Find each line in the records below that contains the word "Bilgileri", and copy those lines.

== Dataset records ==
►

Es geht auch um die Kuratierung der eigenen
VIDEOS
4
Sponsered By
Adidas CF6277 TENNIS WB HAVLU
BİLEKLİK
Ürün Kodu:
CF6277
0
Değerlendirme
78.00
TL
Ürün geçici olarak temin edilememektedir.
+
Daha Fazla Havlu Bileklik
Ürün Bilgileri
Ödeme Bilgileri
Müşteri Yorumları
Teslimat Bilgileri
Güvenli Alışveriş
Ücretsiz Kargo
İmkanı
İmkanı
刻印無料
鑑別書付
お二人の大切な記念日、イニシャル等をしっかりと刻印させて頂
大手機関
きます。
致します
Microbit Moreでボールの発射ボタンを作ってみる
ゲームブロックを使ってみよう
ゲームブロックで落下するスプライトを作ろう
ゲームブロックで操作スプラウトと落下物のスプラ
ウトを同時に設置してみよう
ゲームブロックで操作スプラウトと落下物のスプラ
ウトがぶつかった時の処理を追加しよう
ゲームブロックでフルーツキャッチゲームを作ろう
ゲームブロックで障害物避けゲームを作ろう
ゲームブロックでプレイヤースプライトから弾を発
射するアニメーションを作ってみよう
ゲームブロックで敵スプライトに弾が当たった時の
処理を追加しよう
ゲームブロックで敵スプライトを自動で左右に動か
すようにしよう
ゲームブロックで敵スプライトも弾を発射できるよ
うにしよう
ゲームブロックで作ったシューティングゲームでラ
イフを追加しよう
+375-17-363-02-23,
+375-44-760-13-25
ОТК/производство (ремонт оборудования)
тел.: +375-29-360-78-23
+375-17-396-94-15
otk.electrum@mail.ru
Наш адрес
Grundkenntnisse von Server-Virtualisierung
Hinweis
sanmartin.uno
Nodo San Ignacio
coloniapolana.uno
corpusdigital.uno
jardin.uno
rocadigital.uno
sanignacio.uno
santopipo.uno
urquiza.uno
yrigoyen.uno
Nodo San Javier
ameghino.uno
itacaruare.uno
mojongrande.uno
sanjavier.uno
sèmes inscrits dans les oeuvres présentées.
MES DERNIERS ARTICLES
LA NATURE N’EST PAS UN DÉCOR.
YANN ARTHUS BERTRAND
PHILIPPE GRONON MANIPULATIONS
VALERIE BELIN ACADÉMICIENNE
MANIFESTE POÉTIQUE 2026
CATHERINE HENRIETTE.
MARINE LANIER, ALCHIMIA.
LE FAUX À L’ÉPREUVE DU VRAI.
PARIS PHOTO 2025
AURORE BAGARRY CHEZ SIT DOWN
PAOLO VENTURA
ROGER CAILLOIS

◄

== Solution for this task ==
Ürün Bilgileri
Ödeme Bilgileri
Teslimat Bilgileri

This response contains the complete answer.